One question I’m asking anyone I meet this week
How far behind are you on your reading goal this year? The last thing I need is another social network, but I just got put on to StoryGraph and it turns out I might actually make it to 50 books this year. Add me!
Backtalk
Recall the Baz Luhrmann bar mentioned in last week’s email? There’s a great Q&A with Catherine Martin — Baz’s production designer, bar co-owner, and also wife — in Curbed about the design that went into the space. Click for good tidbits about brass monkeys, an erotic sculpture foundry, and the French Facebook Marketplace.
Last chatter
Listen, I’m an unabashed Lisa Barlow apologist; I type this as RHOSLC plays in front of me and I contemplate the time she told us all that she’s very important to God. She is lethally hilarious in a way that we common laypeople can only aspire to. That’s from God! Anyway, I simply cannot get over this editorial pap walk she did for SSENSE. This woman drives her Porsche SUV herself, unlike some Utah housewives, and she WILL make sure her driver door doesn’t let you forget it. Baby Gorgeous, you’re a woman of the people!
Clink clink!
Gabriela
Thanks for being a reader of Cocktail Charm! Has this newsletter helped you out at happy hour?
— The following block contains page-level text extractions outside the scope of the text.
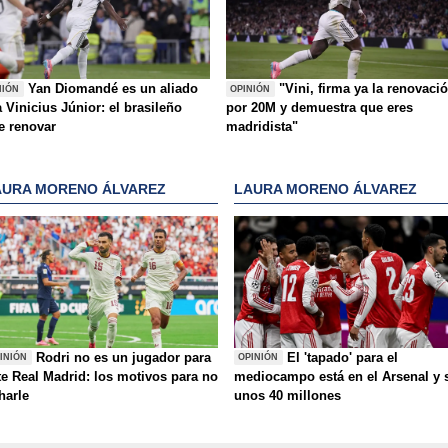
Yan Diomandé es un aliado
"Vini, firma ya la renovaci
NIÓN
OPINIÓN
 Vinicius Júnior: el brasileño
por 20M y demuestra que eres
e renovar
madridista"
AURA MORENO ÁLVAREZ
LAURA MORENO ÁLVAREZ
Rodri no es un jugador para
El 'tapado' para el
INIÓN
OPINIÓN
te Real Madrid: los motivos para no
mediocampo está en el Arsenal y 
charle
unos 40 millones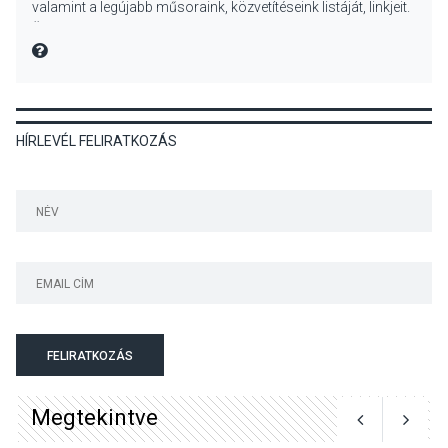
valamint a legújabb műsoraink, közvetítéseink listáját, linkjeit.
Üdvözlettel: a Danubia Televízió csapata
MIRE MONDTA
KULTÚRA
2026 AUG 06
HÍRLEVÉL FELIRATKOZÁS
Mi a pszichológia, és miért
van rá szükségünk? –
Beszélgetés a Kacsakő
Irodalmi Színpadon
KULTÚRA
2026 AUG 06
Különleges csillagles lesz
Tahitótfaluban a Bodor
Majorban
FELIRATKOZÁS
Megtekintve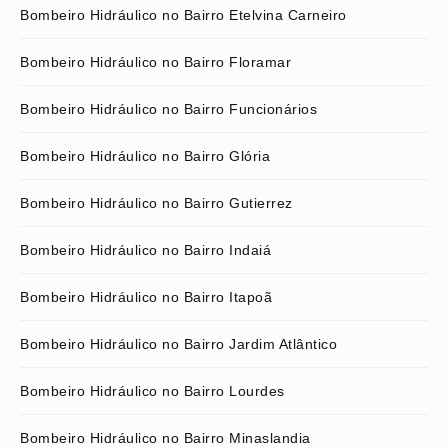
Bombeiro Hidráulico no Bairro Etelvina Carneiro
Bombeiro Hidráulico no Bairro Floramar
Bombeiro Hidráulico no Bairro Funcionários
Bombeiro Hidráulico no Bairro Glória
Bombeiro Hidráulico no Bairro Gutierrez
Bombeiro Hidráulico no Bairro Indaiá
Bombeiro Hidráulico no Bairro Itapoã
Bombeiro Hidráulico no Bairro Jardim Atlântico
Bombeiro Hidráulico no Bairro Lourdes
Bombeiro Hidráulico no Bairro Minaslandia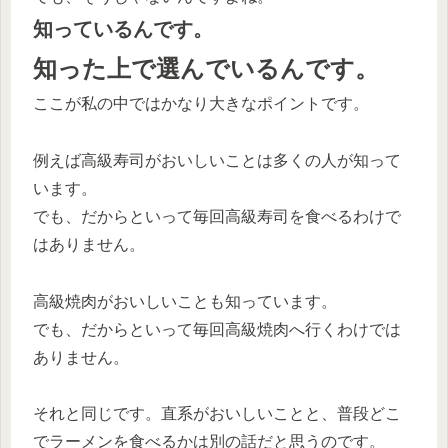
知っているんです。
知った上で選んでいるんです。
ここが私の中ではかなり大きなポイントです。
例えば高級寿司がおいしいことは多くの人が知って
います。
でも、だからといって毎回高級寿司を食べるわけで
はありません。
高級焼肉がおいしいことも知っています。
でも、だからといって毎回高級焼肉へ行くわけでは
ありません。
それと同じです。直系がおいしいことと、普段どこ
でラーメンを食べるかは別の話だと思うのです。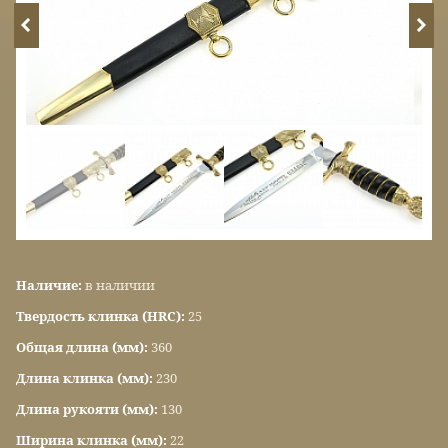
Наличие:
в наличии
Твердость клинка (HRC):
25
Общая длина (мм):
360
Длина клинка (мм):
230
Длина рукояти (мм):
130
Ширина клинка (мм):
22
Let me know; I’d love to hear it.
I met a close friend in 2018 from a happy hour hosted by the Nancy podcast that ran on WNYC. They ran a series on the difficulty of making a group of queer friends, and they backed it up with mixers to find people who, at the very least, had a similar media diet! Sean and I connected because we swapped Spotify screens, and saw we had a bunch of other podcasts in common. It transformed into a fabulous friendship for the next few years, and showed me that I could make friends out in the wild over shared interests.